Whilst highlighting an enduring commitment to work and illustrating a clear resilience within the urban poor, the co-authors perhaps downplay the possibilities for agency as resistance within the study. Chapter 7 provides the first indication of a possible challenging of the conditions under which work is undertaken, through an interview with an individual who initiated strike action at a controversial and non-unionised local Turkey factory. The co-authors give only little attention to this despite their conclusions that emphasise the continued importance of workers campaigns, such as the Living Wage campaign. The political nature of such antagonisms and specific acts of work place resistance thus remain invisible. The co-author’s construction of agency within the urban poor is subsequently restricted to acts of resilience alongside the processes of capitalism rather than suggesting any possibilities for resistance against it. These acts may not have fallen within the remit of the research but one interviewee’s expression of resentment against being treated ‘like robots’ (p. 134) might provide further political possibilities for analysis.

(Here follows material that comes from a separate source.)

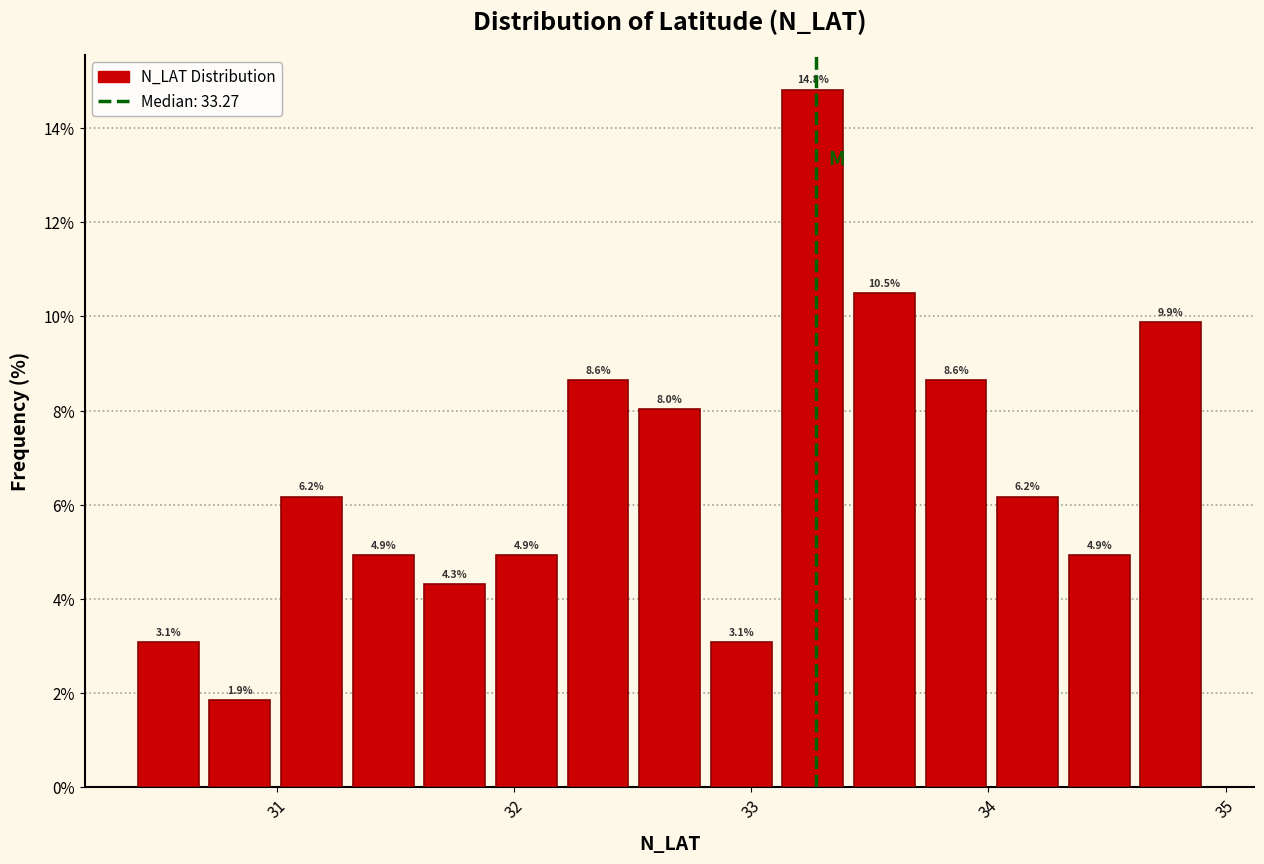

Around what value on the x-axis is the tallest bar? Give the approximate position of its centre, as read against the axis.

33.3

In summary, Poverty and Insecurity: Life in Low-pay, No-pay Britain provides a vital corrective to recent portrayals of worklessness. By foregrounding the agency and experience of urban poverty the co-authors ask pertinent questions of the ‘demand’ side of the British economy. This emphasis on the actual lived experience is what allows the book to make an important contribution to debates about insecure work and unemployment. It is also clear that gaining a job does not necessarily allow people to leave poverty. There are clear problems of low pay within employment which parallel the many difficulties of gaining access to and managing welfare payments when unemployed. These barriers to escaping poverty create a ‘churning’ effect rarely raised in popular discussion regarding welfare and unemployment. Despite this disheartening reality, many participants within the study rejected poverty as a category for themselves and instead placed emphasis on their own ‘getting by’. Such emphasis on personal experience of the low-pay, no-pay cycle allows the co-authors to rightly conclude that a significant first step in reducing poverty and insecurity in Britain is to expose and destroy the myth of the welfare scrounger.